Her career took a new turn in 1849 when she moved to Rennes, the capital city of the region.

==Arrest==
In 1850, Jégado joined the household staff of Théophile Bidard, a law professor at the University of Rennes. One of his servants, Rose Tessier, fell ill and died when Jégado tended to her. In 1851, one of the other maids, Rosalie Sarrazin, fell ill as well and died. Two doctors had tried to save Sarrazin and because the symptoms were similar to those of Tessier, they convinced the relatives to permit an autopsy. Jégado aroused suspicion when she announced her innocence before she was even asked anything, and she was arrested on 1 July 1851.

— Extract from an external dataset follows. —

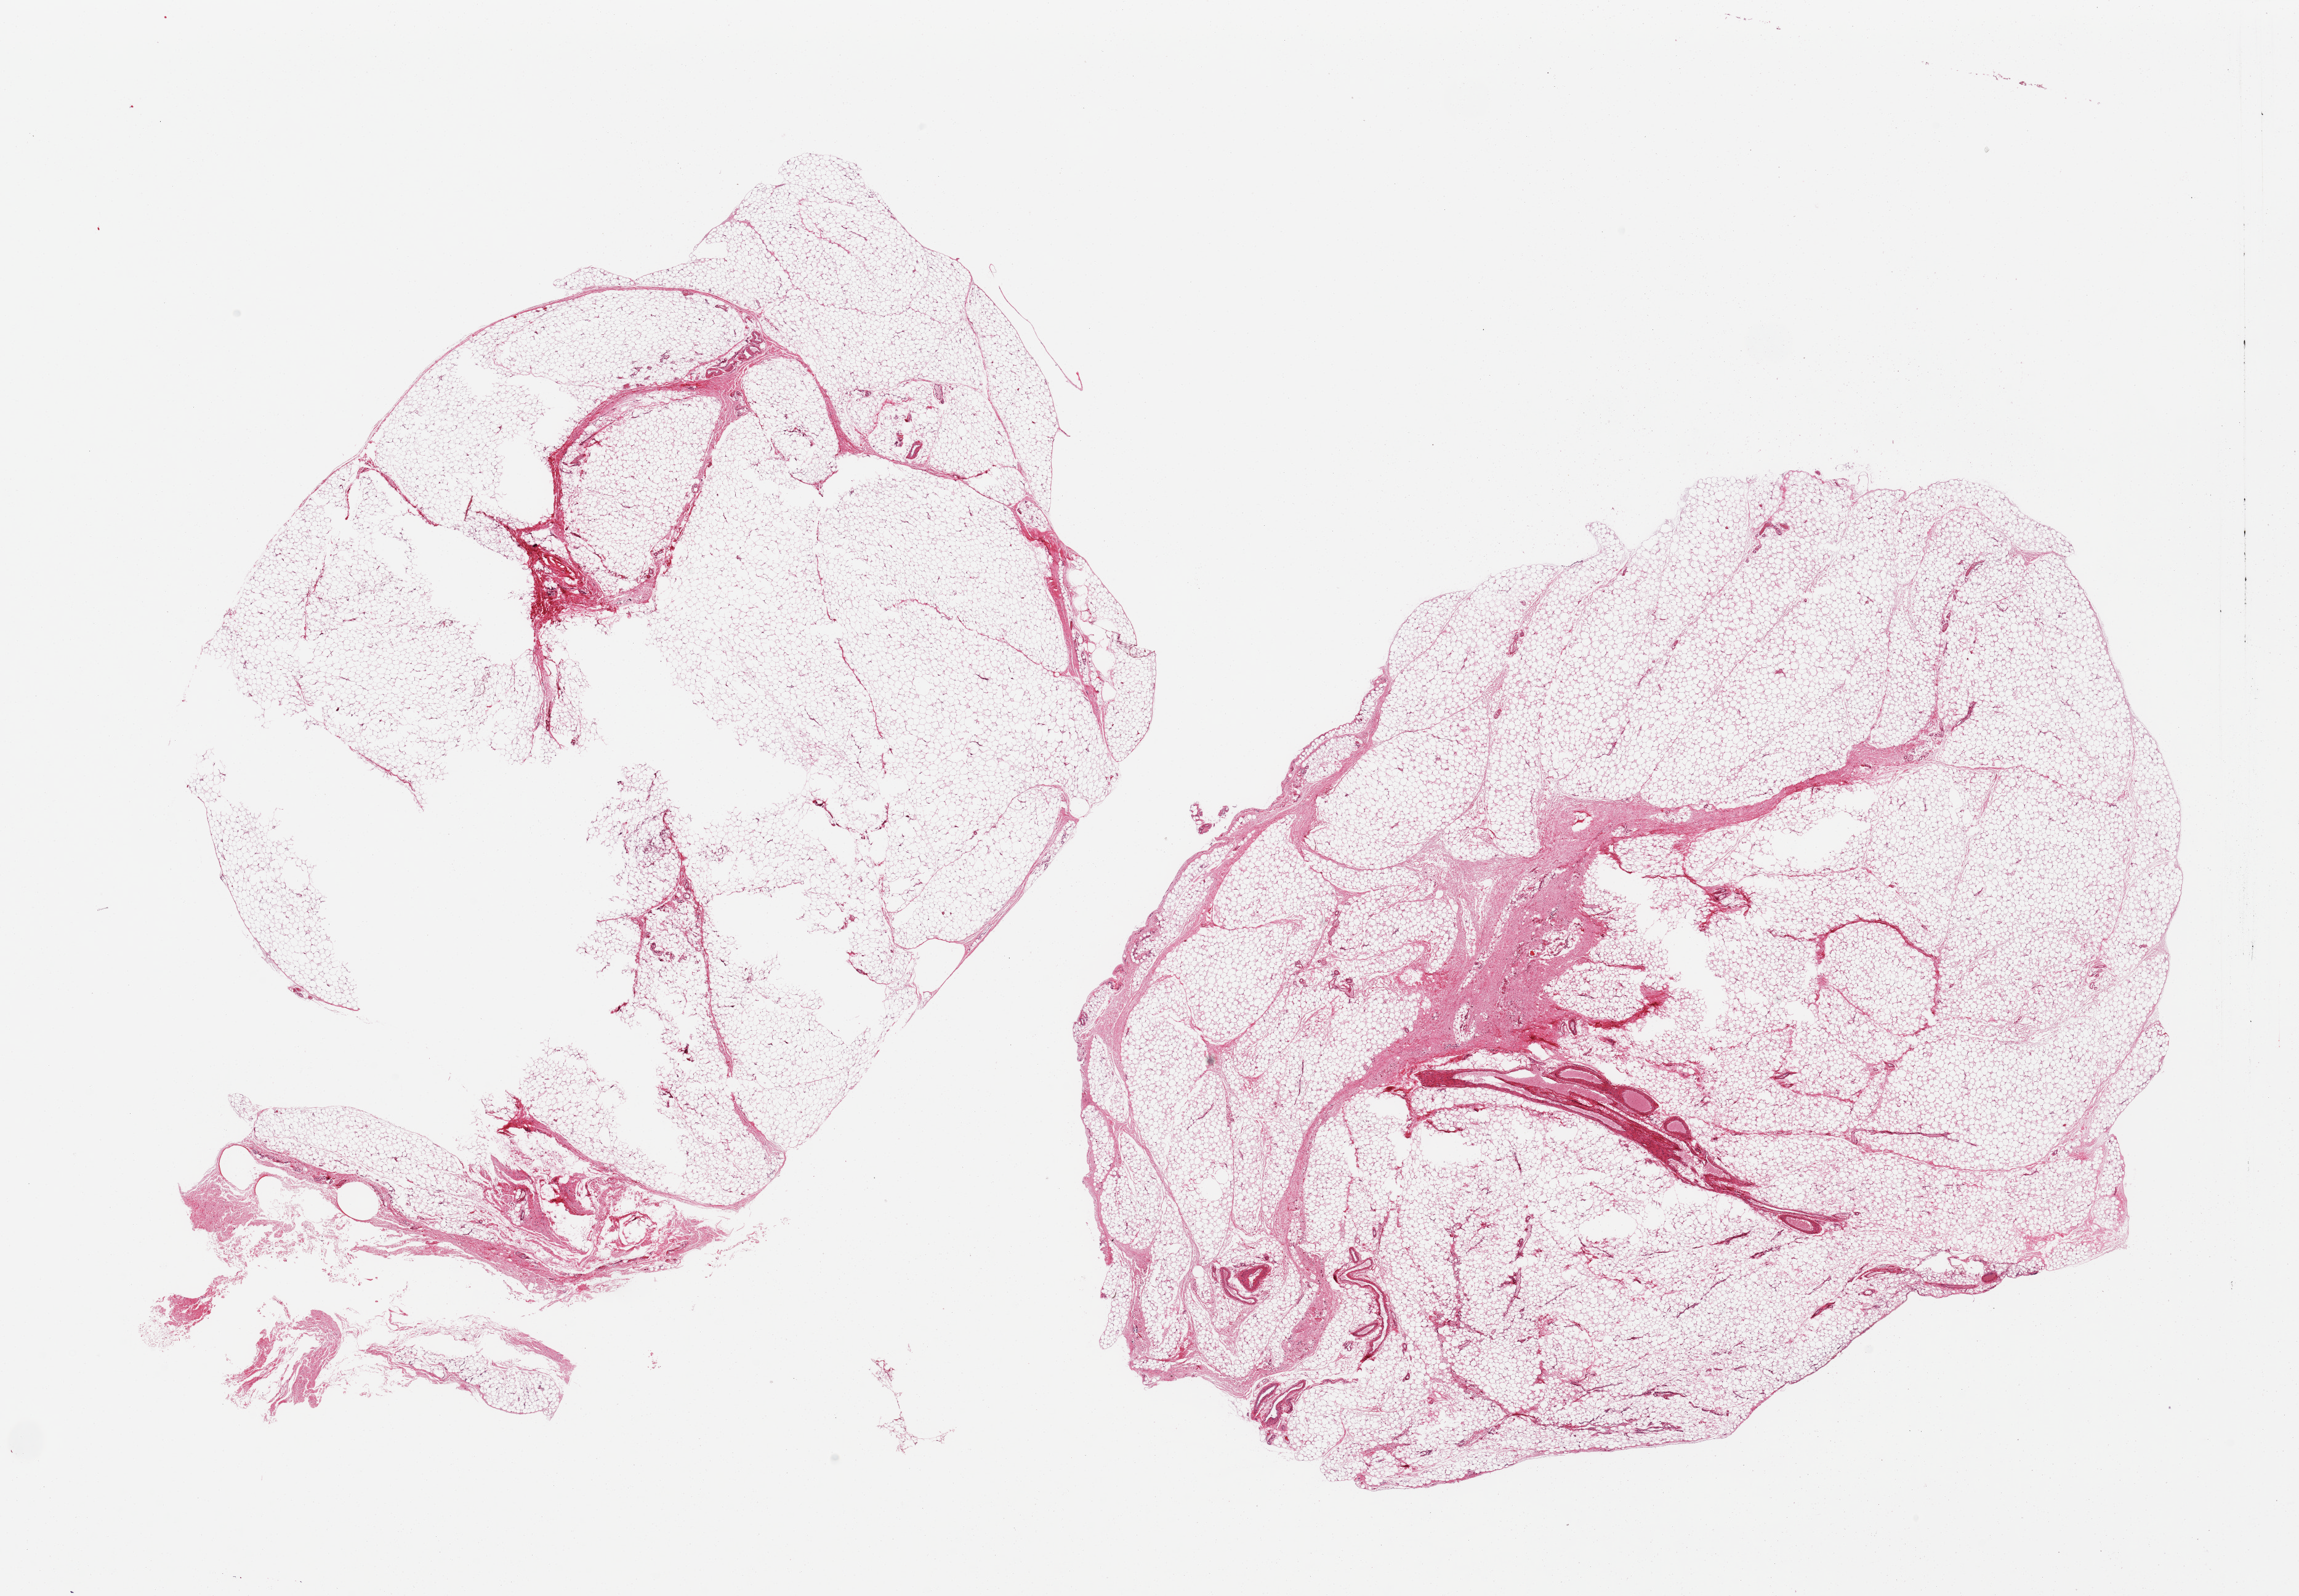
Digitized haematoxylin and eosin-stained section, low-resolution overview of the scanned area, about 29.5 x 20.5 mm. PAXgene-fixed paraffin-embedded (PFPE) section. Section of omentum (target tissue). Tissue donor sample.
- reviewer comment on this tissue sample: 2 pieces; extraneous and/or foreign material in 1 piece, <10%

Later inquiries linked her to 23 suspected deaths by poisoning between 1833 and 1841, but none of these were thoroughly investigated since they were outside the ten-year limit for prosecution and there was no scientific evidence. Local folklore has attributed to her many unexplained deaths, some of which were almost certainly due to natural causes. The most reliable estimate is that she probably committed about 36 murders.

==Trial==
Jégado's trial began on 6 December 1851, but, due to French laws of permissible evidence and statute of limitations, she was accused only of three murders, three attempted murders and 11 thefts. At least one later case appears to have been dropped since it involved a child and police were reluctant to upset the parents by an exhumation. Jégado's behaviour in court was erratic, changing from humble mutterings to loud pious shouting and occasional violent outbursts against her accusers. She consistently denied she even knew what arsenic was, despite evidence to the contrary. Doctors who had examined her victims had not usually noticed anything suspicious, but when the most recent victims were exhumed, they showed overwhelming evidence of arsenic and possibly antimony.

Faustino Malaguti, a chemistry professor from the University of Rennes, was called as an expert at the trial.

The defence lawyer, Magloire Dorange, made a remarkable closing speech, arguing that she needed more time than most to repent and could be spared the death penalty since she was dying of cancer anyway.

The case attracted little attention at the time, pushed off the front pages by the coup d'état in Paris.

Jégado was sentenced to death by guillotine and executed in front of a large crowd of onlookers on the Champ-de-Mars in Rennes on 26 February 1852.